The dependence you have is that Currency and Amount are NULL (I guess this means Unknown/Invalid) when the Procurement is 'inherited' (or 0 cost as pointed by #XIVsolutions and as you mention "inherited items have no monetary cost")
In other words, iems are divided into two types (of procurements) and items of one of the two types do not have all attributes.
This can be solved with a supertype/subtype split. You have a supertype table (Item) and two subtype tables (ItemBought and ItemInherited), where each one of them has a 1::0..1 relationship with the supertype table. The attributes common to all items will be in the supertype table and every other attribute in the respecting subtype table:
ItemID Mass Procurement
0 2kg inherited
1 13kg bought
2 5kg bought
3 11kg inherited
4 9kg bought
ItemID Currency Amount
1 US dollars 47.20
2 British Pounds 3.10
4 US dollars 1.32
If there is no attribute that only inherited items have, you even skip the ItemInherited table altogether.
For other questions relating to this pattern, look up the tag: Class-Table-Inheritance. While you're at it, look up Shared-Primary-Key as well. For a more concpetual treatment, google on "ER Specialization".
Here is my off-the-cuff suggestion:
UPDATE: Mass would be a Float/Decimal/Double depending upon your Db, Cost would be whatever the optimal type is for handling money (in SQL Server 2008, it is "Money" but these things vary).
ANOTHER UPDATE: The cost of an inherited item should be zero, not null (and in fact, there sometime IS an indirect cost, in the form of taxes, but I digress . . .). Therefore, your Item Table should require a value for cost, even if that cost is zero. It should not be null.
Let me know if you have questions . . .
Why do you need to normalise it?
I can see some data integrity challenges, but no obvious structural problems.

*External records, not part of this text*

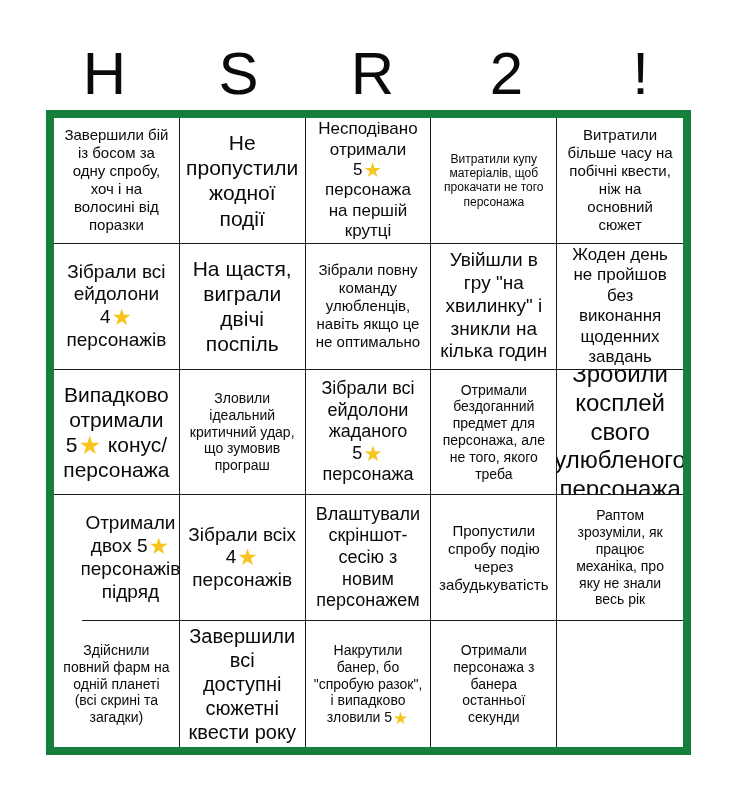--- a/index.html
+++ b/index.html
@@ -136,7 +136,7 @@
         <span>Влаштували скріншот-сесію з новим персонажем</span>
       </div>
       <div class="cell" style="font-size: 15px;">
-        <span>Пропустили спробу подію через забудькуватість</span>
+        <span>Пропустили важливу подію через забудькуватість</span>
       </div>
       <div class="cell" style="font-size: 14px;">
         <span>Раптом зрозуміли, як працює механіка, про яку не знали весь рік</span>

The implicit dependency between "procurement" and the presence or not of the value/currency is tricky, but has nothing to do with the keys and so is not a big deal, practically.
If we are to be purists (e.g. this is for homework purposes), then we are dealing with two types of item, inherited items and bought items. Since they are not the same type of thing, they should be modelled as two separate entities i.e. InheritedItem and BoughtItem, with only the columns they need.
In order to get a combined view of all items (e.g. to get a total weight), you would use a view, or a UNION sql query.
If we are looking to object model in the database, then we can factor out the common supertype (Item), and model the subtypes (InheritedItem, BoughtItem) with foreign-keys to the supertype table (ypercube explanation below is very good), but this is very complicated and less future-proof than only modelling the subtypes.
This last point is the subject of much argument, but practically, in my experience, modelling concrete supertypes in the database leads to more pain later than leaving them abstract. Okay, that's probably waaay beyond what you wanted :).